--- Records to process Enclosed Below ---
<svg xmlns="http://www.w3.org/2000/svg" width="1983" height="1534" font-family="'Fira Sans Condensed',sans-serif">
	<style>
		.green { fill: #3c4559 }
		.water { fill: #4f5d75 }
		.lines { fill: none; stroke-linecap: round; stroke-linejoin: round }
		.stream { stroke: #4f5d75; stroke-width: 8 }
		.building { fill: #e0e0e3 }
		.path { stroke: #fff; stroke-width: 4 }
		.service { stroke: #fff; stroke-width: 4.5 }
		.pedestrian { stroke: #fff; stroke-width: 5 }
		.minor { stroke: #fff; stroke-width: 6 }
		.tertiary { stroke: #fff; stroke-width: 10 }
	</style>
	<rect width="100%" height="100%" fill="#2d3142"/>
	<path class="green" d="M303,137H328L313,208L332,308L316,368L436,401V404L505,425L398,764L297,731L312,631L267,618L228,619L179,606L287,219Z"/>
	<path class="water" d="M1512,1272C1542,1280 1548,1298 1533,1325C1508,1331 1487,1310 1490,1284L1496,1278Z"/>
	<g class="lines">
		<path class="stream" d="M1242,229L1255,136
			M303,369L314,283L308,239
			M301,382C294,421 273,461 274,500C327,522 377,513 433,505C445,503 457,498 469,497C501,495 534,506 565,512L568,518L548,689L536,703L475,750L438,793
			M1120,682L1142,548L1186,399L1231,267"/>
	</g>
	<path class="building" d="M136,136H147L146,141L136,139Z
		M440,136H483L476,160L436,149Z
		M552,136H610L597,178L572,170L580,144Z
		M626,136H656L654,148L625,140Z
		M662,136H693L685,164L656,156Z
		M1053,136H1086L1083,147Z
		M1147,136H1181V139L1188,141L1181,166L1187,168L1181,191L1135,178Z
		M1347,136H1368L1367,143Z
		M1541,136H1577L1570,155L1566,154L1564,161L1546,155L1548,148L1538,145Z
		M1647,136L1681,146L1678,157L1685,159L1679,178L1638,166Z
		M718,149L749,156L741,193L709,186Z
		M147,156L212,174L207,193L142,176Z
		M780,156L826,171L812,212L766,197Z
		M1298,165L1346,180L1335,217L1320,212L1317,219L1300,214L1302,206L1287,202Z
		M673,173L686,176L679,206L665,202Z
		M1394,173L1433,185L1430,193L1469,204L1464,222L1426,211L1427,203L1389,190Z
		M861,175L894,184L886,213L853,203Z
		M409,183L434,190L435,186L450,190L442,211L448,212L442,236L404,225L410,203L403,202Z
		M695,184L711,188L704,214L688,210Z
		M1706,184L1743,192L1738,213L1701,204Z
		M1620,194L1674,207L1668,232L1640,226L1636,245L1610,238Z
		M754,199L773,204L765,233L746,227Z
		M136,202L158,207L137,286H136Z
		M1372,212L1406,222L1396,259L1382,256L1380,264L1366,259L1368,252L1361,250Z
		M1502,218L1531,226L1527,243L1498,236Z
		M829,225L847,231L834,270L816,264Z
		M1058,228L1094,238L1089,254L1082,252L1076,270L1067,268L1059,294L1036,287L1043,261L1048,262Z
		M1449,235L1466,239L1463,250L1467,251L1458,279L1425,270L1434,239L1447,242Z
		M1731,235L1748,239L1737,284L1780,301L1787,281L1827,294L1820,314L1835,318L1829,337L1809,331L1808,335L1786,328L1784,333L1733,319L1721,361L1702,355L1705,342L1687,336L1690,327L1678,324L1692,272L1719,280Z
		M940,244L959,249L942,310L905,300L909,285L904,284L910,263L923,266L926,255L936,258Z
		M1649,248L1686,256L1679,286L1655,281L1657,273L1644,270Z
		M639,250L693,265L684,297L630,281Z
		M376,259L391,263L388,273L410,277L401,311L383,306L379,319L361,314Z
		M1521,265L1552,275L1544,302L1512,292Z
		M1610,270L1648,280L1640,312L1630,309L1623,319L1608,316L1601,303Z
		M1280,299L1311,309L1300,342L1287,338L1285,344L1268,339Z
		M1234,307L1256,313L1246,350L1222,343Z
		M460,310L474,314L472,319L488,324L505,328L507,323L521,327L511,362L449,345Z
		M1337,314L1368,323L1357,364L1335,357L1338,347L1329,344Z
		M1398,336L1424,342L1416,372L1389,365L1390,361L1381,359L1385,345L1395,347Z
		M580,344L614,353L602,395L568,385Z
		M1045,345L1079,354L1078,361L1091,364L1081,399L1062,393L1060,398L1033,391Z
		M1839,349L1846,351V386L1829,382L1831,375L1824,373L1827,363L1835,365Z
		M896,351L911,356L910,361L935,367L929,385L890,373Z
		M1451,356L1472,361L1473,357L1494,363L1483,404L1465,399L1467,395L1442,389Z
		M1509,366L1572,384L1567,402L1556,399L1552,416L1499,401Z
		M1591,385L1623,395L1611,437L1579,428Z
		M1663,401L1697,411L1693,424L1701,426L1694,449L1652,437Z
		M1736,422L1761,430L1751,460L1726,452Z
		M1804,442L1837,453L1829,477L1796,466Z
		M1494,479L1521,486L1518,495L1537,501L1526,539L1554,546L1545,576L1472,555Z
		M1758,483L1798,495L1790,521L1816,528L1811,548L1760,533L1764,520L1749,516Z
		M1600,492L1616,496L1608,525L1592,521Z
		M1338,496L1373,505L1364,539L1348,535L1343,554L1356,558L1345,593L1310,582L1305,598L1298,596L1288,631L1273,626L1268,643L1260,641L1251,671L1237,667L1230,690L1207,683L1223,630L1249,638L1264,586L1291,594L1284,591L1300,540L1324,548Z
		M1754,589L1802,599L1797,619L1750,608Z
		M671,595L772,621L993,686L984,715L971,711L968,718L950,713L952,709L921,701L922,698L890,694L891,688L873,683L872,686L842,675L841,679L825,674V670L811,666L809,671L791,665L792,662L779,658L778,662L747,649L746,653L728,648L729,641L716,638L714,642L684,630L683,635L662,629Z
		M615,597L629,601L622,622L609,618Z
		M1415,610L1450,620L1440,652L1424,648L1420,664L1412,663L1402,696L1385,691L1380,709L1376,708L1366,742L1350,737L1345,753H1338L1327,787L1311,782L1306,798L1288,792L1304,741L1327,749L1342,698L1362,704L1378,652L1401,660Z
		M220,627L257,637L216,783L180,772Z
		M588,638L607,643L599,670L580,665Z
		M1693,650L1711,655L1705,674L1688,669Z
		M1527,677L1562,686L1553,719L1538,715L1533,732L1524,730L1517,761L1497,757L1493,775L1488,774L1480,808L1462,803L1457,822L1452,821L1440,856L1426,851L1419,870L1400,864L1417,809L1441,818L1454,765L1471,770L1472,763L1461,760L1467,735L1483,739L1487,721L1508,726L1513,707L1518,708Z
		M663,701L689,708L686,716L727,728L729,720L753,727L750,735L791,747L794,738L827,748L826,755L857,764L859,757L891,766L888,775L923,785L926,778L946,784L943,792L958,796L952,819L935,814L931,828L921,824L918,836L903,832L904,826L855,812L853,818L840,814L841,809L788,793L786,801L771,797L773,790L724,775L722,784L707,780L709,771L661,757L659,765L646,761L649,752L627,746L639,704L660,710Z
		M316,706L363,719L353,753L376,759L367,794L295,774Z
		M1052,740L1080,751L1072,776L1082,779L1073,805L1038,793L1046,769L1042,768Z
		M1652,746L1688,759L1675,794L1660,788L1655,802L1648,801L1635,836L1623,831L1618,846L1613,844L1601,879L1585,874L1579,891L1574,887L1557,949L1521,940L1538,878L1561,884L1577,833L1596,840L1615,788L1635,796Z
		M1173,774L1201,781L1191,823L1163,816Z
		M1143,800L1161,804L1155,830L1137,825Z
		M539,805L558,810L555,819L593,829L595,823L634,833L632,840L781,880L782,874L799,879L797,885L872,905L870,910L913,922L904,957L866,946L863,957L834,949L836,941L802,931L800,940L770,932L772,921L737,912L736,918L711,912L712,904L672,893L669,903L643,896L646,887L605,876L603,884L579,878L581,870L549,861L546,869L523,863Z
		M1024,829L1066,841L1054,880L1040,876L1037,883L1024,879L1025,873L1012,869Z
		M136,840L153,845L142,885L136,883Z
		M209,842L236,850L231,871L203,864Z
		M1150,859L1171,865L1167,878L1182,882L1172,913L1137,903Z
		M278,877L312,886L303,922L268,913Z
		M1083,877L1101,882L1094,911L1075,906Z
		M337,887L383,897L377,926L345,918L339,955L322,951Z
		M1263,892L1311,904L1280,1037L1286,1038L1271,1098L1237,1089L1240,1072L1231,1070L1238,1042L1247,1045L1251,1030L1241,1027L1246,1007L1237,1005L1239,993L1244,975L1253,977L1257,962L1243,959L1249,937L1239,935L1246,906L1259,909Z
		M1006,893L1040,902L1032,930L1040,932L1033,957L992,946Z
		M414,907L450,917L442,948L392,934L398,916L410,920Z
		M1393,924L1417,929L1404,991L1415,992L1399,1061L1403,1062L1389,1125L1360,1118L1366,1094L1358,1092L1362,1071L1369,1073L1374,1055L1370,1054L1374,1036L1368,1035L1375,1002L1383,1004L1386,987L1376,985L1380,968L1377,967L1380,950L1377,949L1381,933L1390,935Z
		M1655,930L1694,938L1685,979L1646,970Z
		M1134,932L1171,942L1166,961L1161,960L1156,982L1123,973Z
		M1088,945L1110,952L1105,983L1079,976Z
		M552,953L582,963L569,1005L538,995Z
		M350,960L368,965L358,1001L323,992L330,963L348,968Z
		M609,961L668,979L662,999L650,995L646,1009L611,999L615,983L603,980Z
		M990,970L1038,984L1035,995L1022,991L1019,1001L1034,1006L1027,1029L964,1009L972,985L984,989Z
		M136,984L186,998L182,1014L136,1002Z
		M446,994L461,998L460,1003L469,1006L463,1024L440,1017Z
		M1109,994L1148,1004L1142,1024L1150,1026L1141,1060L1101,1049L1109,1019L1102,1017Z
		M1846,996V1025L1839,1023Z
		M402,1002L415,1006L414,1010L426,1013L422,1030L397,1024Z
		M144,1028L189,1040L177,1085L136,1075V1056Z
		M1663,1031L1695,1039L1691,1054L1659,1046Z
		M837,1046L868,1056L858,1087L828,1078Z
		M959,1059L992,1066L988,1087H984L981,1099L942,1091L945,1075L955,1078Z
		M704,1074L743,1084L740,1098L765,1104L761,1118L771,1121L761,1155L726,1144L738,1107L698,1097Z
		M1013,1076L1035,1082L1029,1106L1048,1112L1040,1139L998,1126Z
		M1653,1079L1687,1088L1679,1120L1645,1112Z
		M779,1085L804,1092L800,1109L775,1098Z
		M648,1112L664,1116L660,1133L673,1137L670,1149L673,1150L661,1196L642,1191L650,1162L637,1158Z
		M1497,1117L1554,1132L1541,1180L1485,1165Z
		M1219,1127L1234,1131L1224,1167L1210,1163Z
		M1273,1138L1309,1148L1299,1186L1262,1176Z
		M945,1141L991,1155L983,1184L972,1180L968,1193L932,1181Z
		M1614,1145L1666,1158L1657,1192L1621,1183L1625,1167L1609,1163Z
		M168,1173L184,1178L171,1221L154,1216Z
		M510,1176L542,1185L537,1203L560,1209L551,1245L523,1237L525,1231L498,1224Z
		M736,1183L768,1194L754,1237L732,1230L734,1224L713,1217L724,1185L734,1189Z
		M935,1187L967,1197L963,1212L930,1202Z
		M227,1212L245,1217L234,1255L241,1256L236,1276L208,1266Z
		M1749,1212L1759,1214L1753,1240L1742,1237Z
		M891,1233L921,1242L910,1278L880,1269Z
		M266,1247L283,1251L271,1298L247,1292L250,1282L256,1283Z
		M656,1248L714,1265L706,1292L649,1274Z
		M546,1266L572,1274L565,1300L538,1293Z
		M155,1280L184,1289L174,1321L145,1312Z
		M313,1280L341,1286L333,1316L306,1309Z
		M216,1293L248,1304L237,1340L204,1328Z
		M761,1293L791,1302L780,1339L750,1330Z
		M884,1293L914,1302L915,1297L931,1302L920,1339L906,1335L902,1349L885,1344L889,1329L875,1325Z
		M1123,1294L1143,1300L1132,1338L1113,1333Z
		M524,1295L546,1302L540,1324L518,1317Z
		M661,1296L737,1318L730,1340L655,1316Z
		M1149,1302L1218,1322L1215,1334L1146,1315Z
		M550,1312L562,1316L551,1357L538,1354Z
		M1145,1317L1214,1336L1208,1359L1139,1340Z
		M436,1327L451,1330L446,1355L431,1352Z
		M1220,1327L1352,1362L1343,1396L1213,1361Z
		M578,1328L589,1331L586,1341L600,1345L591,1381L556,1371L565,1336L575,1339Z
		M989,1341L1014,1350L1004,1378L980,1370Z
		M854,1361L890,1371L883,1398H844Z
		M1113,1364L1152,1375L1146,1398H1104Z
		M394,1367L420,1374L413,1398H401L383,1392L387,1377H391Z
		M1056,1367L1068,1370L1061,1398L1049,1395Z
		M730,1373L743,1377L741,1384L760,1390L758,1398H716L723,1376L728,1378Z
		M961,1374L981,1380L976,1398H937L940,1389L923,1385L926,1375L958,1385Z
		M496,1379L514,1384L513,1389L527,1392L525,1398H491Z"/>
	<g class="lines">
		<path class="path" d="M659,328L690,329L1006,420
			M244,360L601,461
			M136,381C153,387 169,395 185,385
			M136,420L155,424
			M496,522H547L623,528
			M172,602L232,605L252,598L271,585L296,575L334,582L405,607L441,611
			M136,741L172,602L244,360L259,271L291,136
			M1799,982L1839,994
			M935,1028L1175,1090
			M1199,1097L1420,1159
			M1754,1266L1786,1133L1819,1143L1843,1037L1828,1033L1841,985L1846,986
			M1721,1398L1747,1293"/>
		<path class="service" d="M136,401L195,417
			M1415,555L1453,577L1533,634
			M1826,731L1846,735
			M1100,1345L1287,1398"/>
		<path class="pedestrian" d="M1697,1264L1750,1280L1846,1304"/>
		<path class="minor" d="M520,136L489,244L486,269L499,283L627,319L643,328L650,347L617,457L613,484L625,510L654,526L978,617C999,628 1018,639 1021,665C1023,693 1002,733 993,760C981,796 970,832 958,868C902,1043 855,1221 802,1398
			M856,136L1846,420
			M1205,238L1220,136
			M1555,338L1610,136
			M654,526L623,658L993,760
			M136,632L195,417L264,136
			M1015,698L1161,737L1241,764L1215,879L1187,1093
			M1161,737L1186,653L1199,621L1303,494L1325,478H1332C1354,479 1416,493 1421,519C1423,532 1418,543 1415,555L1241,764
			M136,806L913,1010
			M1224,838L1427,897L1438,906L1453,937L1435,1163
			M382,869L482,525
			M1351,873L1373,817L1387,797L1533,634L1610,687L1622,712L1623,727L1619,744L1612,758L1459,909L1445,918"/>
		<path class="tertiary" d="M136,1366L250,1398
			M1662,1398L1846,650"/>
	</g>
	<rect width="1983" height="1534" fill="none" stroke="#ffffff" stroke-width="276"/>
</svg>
--- End of Enclosed Records to process ---
--- Records to process Enclosed Below ---
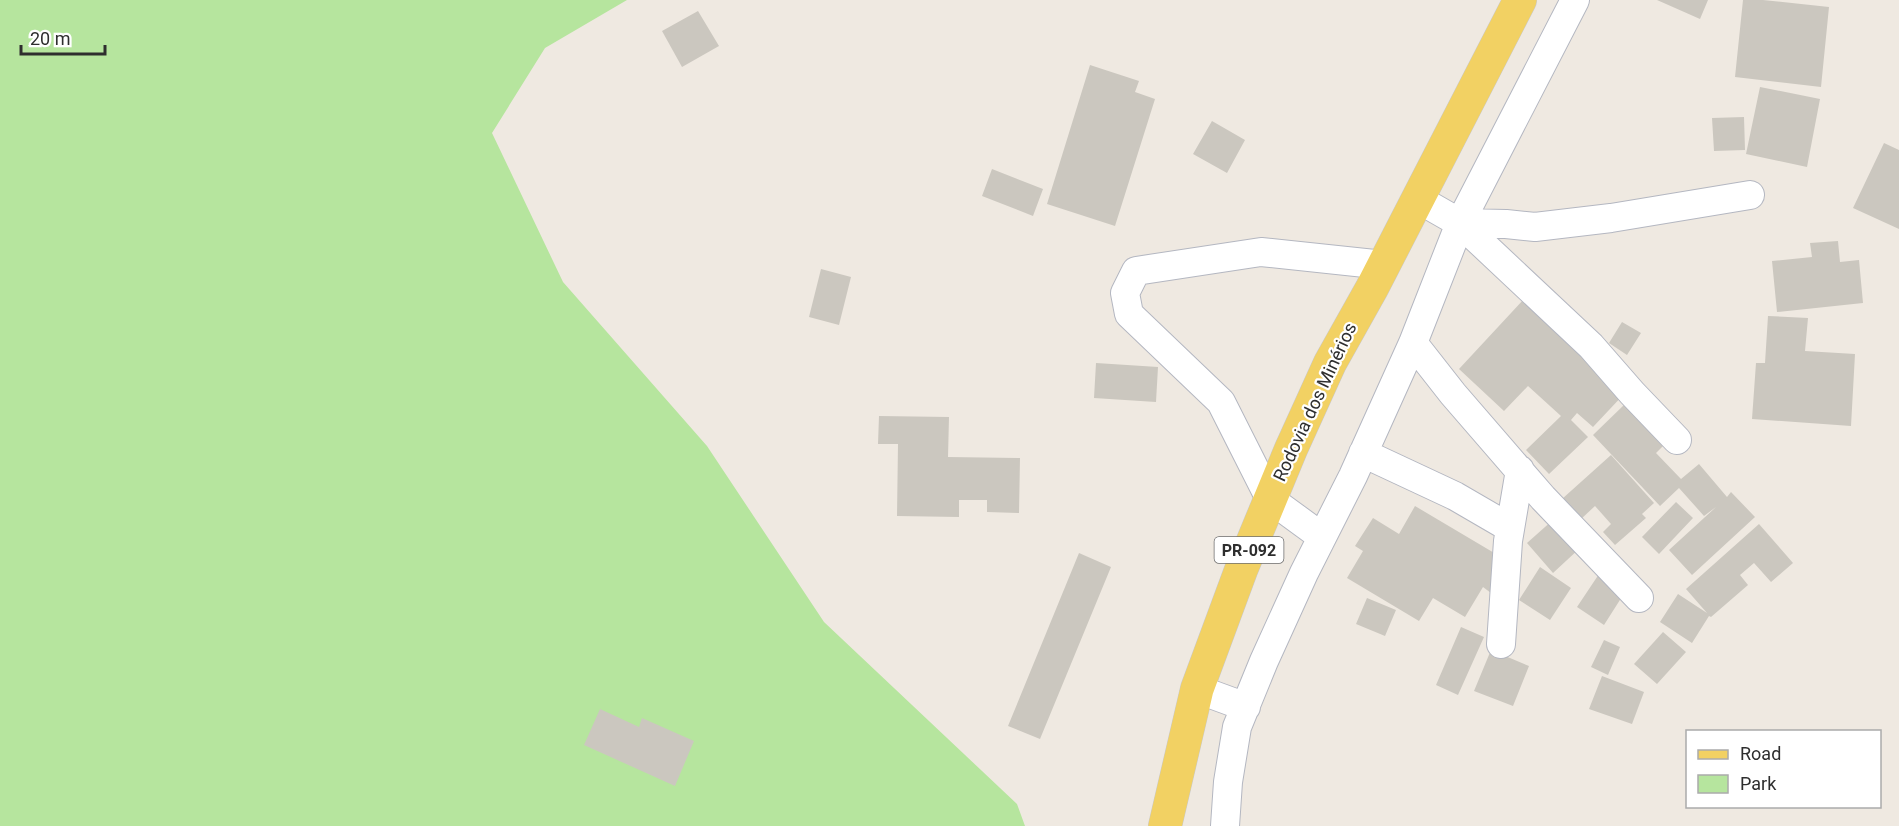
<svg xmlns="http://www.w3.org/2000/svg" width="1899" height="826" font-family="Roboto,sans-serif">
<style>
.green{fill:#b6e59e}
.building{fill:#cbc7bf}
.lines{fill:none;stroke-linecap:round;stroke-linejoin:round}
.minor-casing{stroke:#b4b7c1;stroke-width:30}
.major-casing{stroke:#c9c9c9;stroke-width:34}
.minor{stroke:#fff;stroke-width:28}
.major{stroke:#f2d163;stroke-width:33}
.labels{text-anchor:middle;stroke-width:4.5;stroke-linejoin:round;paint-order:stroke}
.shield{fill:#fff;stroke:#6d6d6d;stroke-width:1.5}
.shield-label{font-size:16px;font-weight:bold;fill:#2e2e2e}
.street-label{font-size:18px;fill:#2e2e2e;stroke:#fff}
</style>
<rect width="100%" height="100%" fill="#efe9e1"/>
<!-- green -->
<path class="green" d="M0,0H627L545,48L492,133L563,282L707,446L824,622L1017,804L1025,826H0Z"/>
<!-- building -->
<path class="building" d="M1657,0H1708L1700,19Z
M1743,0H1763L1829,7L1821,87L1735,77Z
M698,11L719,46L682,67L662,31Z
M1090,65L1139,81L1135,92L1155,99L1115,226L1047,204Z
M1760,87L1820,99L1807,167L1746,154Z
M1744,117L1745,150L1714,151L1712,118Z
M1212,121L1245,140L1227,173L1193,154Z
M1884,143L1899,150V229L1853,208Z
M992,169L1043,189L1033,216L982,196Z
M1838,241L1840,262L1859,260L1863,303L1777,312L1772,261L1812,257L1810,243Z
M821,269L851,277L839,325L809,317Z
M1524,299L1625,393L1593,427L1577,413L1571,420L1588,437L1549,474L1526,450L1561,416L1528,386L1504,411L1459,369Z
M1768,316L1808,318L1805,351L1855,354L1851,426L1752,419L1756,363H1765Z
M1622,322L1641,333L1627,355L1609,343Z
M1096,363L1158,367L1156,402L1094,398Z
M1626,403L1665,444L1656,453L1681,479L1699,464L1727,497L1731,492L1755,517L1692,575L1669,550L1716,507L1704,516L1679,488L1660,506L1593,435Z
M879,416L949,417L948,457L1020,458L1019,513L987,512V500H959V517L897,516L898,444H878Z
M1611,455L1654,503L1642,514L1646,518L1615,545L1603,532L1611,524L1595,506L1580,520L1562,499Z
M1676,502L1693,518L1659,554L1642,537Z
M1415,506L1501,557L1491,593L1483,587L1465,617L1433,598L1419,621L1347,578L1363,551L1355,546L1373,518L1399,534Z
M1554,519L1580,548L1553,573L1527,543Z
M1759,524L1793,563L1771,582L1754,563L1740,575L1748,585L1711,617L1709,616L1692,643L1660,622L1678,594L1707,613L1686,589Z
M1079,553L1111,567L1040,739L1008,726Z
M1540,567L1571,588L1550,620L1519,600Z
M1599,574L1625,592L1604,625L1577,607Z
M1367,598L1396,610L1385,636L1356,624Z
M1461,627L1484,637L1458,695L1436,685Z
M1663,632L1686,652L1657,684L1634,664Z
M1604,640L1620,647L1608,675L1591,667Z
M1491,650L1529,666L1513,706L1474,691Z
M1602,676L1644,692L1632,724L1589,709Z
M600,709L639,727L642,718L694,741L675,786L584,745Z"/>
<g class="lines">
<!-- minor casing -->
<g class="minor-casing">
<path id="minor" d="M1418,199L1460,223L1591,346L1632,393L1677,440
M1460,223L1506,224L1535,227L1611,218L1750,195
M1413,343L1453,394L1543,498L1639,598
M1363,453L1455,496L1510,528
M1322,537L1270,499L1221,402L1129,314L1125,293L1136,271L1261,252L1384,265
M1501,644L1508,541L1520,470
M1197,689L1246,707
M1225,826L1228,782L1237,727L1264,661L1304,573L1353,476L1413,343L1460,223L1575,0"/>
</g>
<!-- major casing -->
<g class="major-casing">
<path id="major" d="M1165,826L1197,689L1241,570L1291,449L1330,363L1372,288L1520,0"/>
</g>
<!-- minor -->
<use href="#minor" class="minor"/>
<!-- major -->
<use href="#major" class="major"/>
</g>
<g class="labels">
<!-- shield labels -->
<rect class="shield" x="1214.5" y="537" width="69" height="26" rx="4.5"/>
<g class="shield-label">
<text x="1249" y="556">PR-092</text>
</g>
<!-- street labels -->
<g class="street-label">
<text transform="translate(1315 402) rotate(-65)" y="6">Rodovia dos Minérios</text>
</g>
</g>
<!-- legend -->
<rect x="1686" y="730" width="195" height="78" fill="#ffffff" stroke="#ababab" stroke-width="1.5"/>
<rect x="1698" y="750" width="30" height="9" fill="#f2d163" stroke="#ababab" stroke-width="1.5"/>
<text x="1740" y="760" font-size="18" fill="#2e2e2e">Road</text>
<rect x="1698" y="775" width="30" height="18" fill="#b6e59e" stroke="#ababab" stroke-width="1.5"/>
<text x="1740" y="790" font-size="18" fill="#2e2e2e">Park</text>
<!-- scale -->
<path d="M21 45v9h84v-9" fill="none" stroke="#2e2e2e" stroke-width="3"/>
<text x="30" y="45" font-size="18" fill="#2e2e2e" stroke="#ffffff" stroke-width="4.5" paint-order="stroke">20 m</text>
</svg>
--- End of Enclosed Records to process ---
§ To do:
The range runs from the line above containing "M546,1266L572,1274L565,1300L538,1293Z" to the line containing "M1555,338L1610,136", inclusive. Restate those lines word for word and no others.

§ Reply to the task:
		M546,1266L572,1274L565,1300L538,1293Z
		M155,1280L184,1289L174,1321L145,1312Z
		M313,1280L341,1286L333,1316L306,1309Z
		M216,1293L248,1304L237,1340L204,1328Z
		M761,1293L791,1302L780,1339L750,1330Z
		M884,1293L914,1302L915,1297L931,1302L920,1339L906,1335L902,1349L885,1344L889,1329L875,1325Z
		M1123,1294L1143,1300L1132,1338L1113,1333Z
		M524,1295L546,1302L540,1324L518,1317Z
		M661,1296L737,1318L730,1340L655,1316Z
		M1149,1302L1218,1322L1215,1334L1146,1315Z
		M550,1312L562,1316L551,1357L538,1354Z
		M1145,1317L1214,1336L1208,1359L1139,1340Z
		M436,1327L451,1330L446,1355L431,1352Z
		M1220,1327L1352,1362L1343,1396L1213,1361Z
		M578,1328L589,1331L586,1341L600,1345L591,1381L556,1371L565,1336L575,1339Z
		M989,1341L1014,1350L1004,1378L980,1370Z
		M854,1361L890,1371L883,1398H844Z
		M1113,1364L1152,1375L1146,1398H1104Z
		M394,1367L420,1374L413,1398H401L383,1392L387,1377H391Z
		M1056,1367L1068,1370L1061,1398L1049,1395Z
		M730,1373L743,1377L741,1384L760,1390L758,1398H716L723,1376L728,1378Z
		M961,1374L981,1380L976,1398H937L940,1389L923,1385L926,1375L958,1385Z
		M496,1379L514,1384L513,1389L527,1392L525,1398H491Z"/>
	<g class="lines">
		<path class="path" d="M659,328L690,329L1006,420
			M244,360L601,461
			M136,381C153,387 169,395 185,385
			M136,420L155,424
			M496,522H547L623,528
			M172,602L232,605L252,598L271,585L296,575L334,582L405,607L441,611
			M136,741L172,602L244,360L259,271L291,136
			M1799,982L1839,994
			M935,1028L1175,1090
			M1199,1097L1420,1159
			M1754,1266L1786,1133L1819,1143L1843,1037L1828,1033L1841,985L1846,986
			M1721,1398L1747,1293"/>
		<path class="service" d="M136,401L195,417
			M1415,555L1453,577L1533,634
			M1826,731L1846,735
			M1100,1345L1287,1398"/>
		<path class="pedestrian" d="M1697,1264L1750,1280L1846,1304"/>
		<path class="minor" d="M520,136L489,244L486,269L499,283L627,319L643,328L650,347L617,457L613,484L625,510L654,526L978,617C999,628 1018,639 1021,665C1023,693 1002,733 993,760C981,796 970,832 958,868C902,1043 855,1221 802,1398
			M856,136L1846,420
			M1205,238L1220,136
			M1555,338L1610,136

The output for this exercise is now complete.